**Stored data entries**.
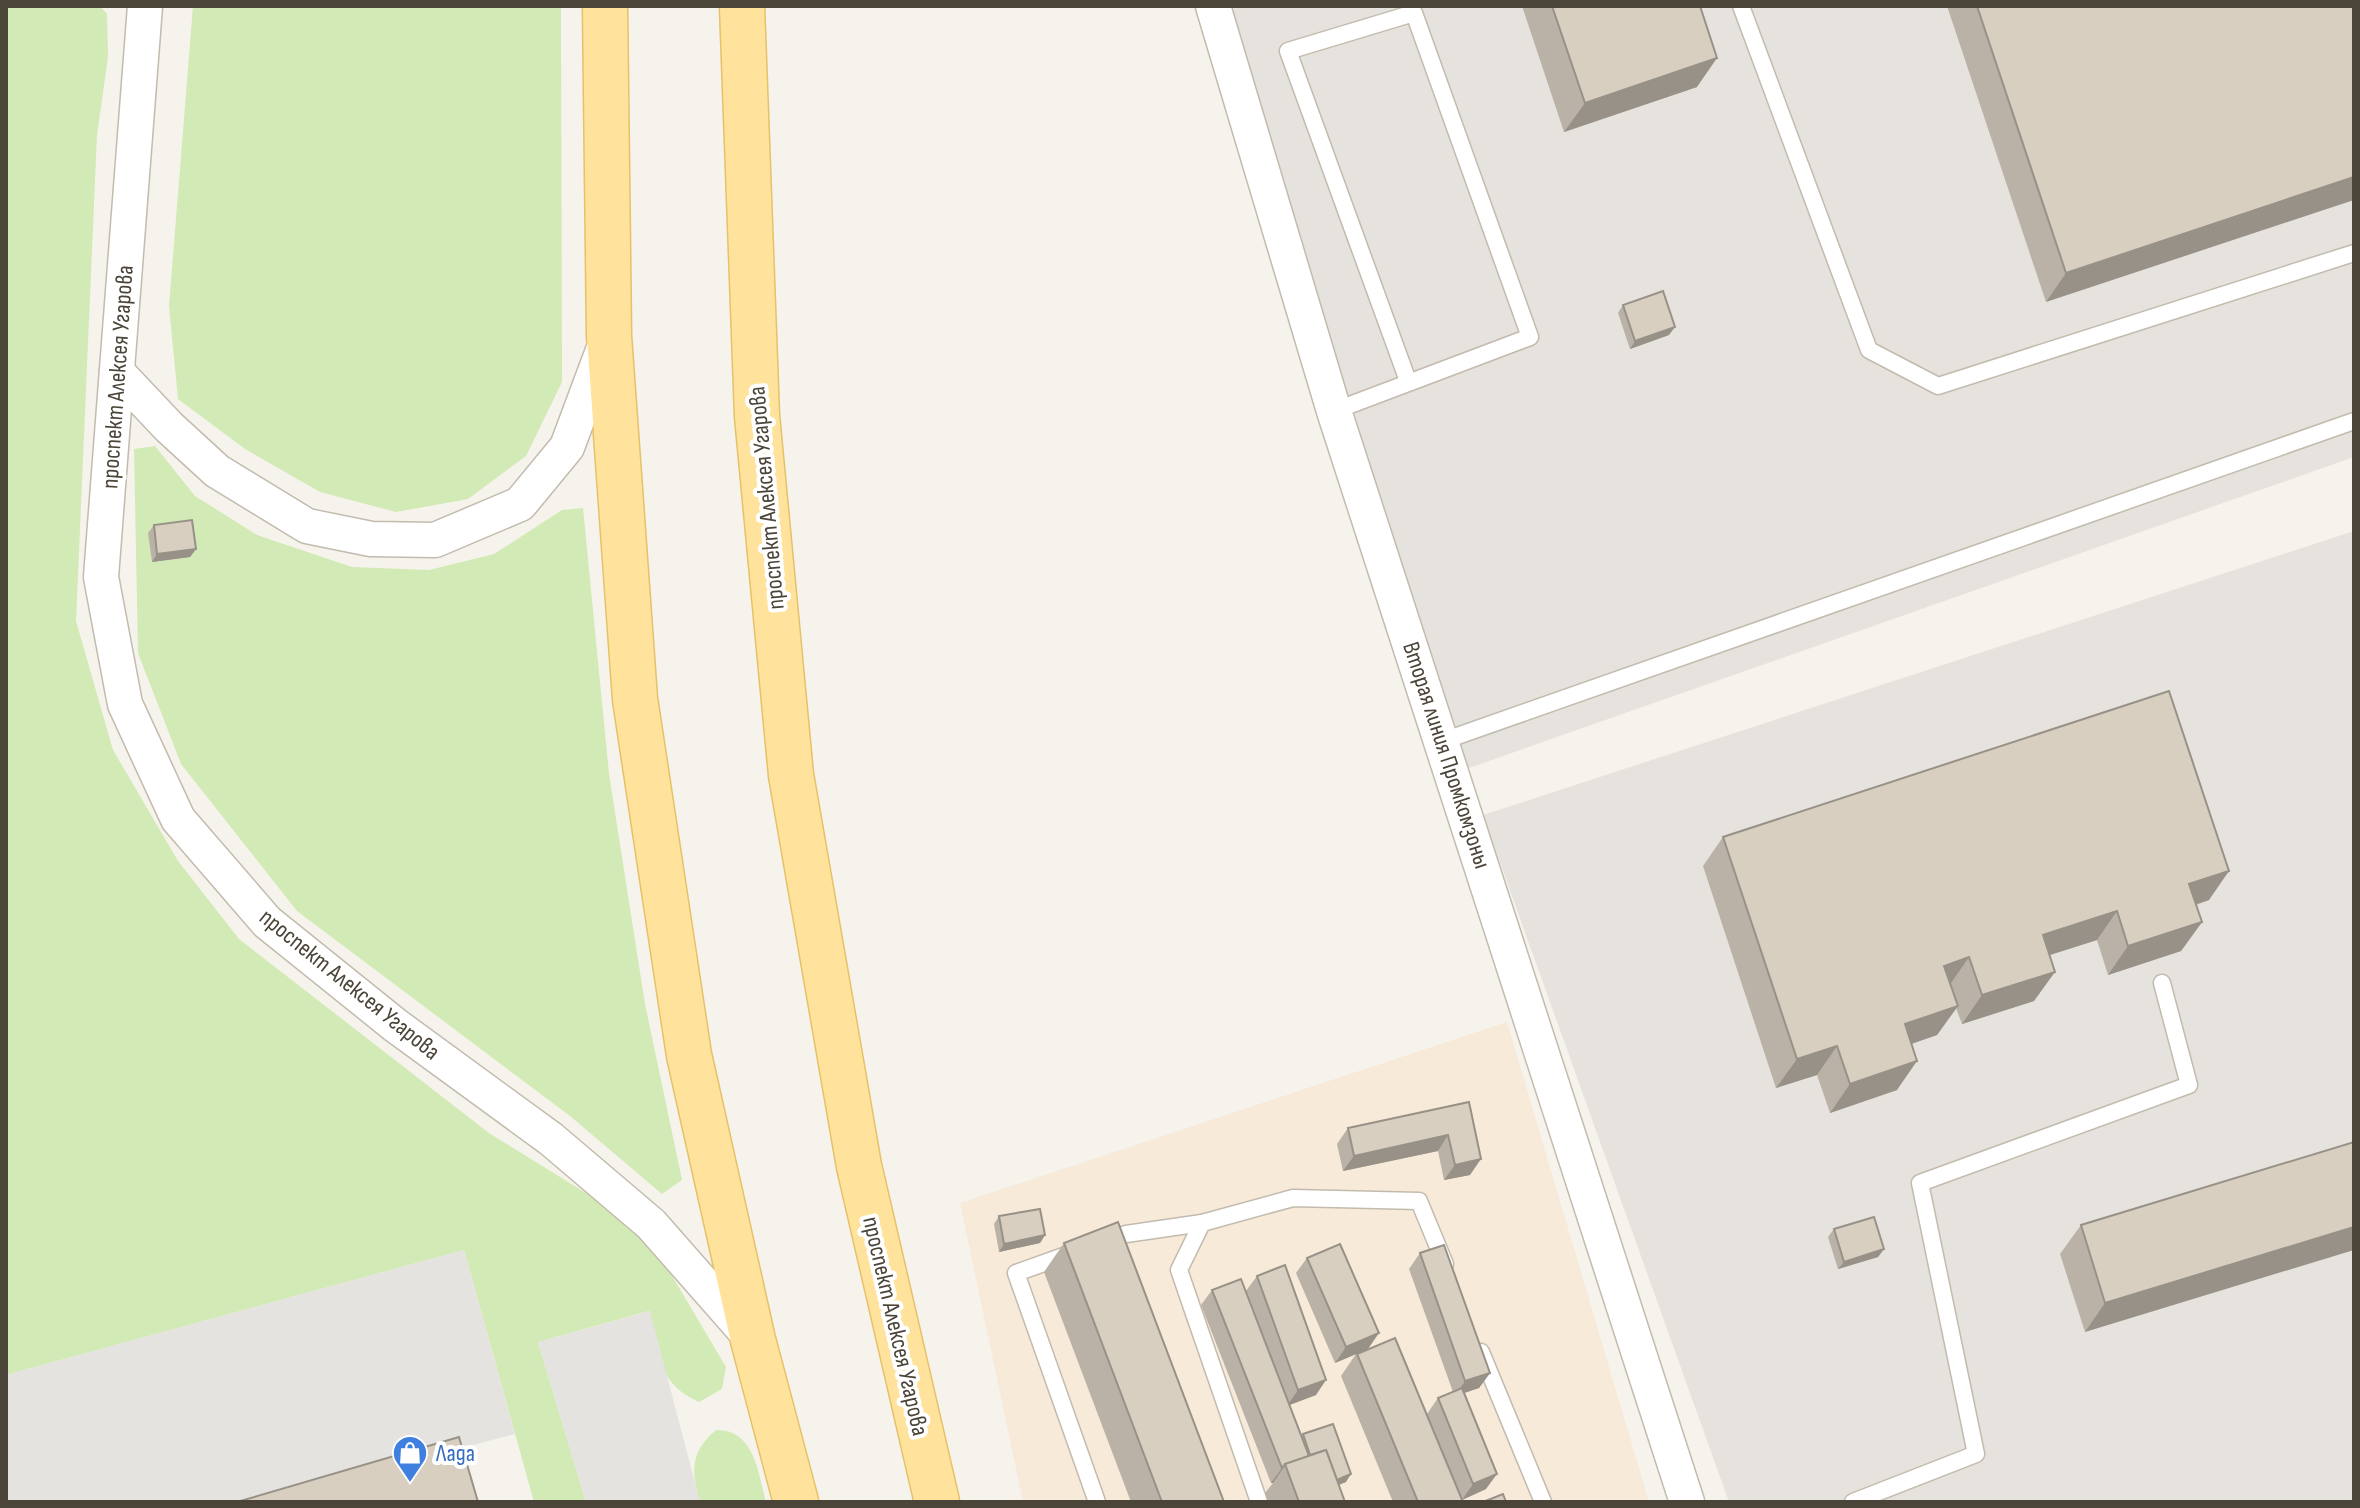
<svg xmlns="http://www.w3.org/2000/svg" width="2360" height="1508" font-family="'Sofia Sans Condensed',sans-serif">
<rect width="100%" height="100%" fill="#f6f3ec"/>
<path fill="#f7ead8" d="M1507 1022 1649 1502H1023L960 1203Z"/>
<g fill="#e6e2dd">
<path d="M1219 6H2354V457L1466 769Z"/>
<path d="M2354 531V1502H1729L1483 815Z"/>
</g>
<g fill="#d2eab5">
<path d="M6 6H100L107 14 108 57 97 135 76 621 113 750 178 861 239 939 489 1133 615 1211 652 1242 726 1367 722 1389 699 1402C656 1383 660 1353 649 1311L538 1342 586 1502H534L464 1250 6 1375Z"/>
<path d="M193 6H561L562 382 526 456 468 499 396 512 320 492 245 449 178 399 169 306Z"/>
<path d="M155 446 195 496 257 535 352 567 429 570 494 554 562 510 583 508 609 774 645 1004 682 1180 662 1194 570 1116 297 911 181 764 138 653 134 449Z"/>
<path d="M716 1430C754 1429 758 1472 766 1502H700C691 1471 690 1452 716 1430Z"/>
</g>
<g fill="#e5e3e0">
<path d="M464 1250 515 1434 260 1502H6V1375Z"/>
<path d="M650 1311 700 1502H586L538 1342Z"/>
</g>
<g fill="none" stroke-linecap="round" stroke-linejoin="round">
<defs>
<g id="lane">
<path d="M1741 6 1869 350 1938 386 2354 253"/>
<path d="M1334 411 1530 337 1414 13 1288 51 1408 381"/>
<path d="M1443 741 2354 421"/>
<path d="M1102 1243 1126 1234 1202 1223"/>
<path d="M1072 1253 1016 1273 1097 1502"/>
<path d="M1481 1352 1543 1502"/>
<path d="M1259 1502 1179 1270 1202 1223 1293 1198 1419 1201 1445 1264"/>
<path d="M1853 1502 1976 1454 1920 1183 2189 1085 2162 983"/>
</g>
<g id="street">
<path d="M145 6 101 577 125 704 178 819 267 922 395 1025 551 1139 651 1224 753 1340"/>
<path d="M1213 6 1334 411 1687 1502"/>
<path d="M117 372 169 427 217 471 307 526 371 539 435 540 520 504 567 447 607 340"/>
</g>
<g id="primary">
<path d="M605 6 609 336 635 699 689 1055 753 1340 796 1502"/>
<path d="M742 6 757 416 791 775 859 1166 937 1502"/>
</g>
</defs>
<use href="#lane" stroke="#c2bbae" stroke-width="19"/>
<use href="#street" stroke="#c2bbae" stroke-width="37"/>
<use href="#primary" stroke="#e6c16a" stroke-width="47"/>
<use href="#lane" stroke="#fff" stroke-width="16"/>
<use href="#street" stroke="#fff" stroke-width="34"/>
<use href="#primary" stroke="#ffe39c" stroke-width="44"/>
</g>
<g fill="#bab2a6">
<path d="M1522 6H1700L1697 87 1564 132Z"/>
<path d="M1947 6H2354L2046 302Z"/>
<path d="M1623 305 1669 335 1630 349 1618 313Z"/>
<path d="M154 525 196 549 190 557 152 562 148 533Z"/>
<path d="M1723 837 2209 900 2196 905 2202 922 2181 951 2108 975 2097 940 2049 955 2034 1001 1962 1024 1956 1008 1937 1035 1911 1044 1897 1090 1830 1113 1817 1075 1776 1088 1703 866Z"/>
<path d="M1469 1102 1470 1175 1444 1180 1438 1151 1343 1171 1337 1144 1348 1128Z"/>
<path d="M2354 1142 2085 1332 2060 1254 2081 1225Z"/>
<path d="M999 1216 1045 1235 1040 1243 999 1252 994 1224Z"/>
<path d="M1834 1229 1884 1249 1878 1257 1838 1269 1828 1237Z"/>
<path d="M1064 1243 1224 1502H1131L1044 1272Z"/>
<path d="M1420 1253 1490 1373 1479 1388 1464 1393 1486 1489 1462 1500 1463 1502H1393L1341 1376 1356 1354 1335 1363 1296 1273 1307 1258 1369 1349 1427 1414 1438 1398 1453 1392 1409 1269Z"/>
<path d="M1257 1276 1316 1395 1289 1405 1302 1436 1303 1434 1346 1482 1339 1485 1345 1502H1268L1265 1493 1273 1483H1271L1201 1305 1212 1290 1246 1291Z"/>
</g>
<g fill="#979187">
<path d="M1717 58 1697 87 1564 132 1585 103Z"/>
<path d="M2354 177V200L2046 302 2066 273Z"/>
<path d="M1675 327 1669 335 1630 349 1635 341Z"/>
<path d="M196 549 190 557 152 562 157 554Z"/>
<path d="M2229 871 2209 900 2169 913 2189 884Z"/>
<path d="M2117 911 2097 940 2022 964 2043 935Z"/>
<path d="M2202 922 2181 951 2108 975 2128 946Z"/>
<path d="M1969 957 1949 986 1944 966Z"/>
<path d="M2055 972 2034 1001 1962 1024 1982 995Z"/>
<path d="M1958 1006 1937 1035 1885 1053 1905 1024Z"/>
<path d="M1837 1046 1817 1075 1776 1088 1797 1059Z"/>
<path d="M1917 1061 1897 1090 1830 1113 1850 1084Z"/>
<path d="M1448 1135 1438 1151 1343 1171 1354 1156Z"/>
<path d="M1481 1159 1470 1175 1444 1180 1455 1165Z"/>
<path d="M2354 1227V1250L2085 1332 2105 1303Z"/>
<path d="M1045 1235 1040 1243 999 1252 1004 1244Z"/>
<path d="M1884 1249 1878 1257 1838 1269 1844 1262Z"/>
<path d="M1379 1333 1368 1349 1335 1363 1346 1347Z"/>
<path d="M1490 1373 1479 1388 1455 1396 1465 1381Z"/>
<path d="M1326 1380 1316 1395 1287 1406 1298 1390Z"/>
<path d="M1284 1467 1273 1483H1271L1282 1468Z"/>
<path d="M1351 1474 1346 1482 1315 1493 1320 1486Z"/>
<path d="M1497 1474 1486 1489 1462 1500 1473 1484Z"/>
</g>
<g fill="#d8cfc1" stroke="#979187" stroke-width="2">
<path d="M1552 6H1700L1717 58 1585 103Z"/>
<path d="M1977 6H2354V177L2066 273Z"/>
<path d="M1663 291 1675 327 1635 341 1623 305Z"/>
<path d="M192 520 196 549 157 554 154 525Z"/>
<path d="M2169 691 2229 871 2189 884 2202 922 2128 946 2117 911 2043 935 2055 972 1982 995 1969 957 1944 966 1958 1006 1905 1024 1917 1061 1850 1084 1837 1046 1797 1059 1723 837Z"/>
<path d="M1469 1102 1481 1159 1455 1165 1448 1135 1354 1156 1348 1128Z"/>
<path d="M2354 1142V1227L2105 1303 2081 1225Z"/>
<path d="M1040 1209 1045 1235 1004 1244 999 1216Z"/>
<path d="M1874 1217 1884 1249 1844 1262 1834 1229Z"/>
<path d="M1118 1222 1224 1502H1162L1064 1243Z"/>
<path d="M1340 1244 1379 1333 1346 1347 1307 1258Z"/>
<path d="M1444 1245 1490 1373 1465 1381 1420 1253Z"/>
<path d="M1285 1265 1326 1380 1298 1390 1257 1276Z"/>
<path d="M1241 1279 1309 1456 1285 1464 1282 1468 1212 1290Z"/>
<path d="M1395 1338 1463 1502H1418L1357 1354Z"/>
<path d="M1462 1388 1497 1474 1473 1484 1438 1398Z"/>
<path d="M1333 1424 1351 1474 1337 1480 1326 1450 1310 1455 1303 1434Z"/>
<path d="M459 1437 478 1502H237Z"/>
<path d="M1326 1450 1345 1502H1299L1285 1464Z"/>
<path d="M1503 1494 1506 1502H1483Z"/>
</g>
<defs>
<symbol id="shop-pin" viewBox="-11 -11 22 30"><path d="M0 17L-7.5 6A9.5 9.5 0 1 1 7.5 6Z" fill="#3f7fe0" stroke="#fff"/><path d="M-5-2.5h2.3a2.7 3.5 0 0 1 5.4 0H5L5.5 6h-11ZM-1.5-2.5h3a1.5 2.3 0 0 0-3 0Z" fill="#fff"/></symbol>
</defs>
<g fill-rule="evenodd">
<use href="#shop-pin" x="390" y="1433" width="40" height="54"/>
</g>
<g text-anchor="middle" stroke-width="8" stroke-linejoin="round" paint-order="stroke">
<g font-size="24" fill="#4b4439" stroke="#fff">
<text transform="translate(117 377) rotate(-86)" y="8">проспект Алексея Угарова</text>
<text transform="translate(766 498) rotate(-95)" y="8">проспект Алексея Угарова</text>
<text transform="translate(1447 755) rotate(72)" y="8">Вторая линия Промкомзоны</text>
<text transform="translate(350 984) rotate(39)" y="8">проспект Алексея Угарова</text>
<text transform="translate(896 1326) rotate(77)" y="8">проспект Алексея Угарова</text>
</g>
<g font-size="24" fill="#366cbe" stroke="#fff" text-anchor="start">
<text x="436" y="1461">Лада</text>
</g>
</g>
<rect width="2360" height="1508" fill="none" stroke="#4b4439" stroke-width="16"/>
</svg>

**Exercise**.
Scan the lines above for the word "round" and copy every one where it occurs.

**Your response**.
<g fill="none" stroke-linecap="round" stroke-linejoin="round">
<g text-anchor="middle" stroke-width="8" stroke-linejoin="round" paint-order="stroke">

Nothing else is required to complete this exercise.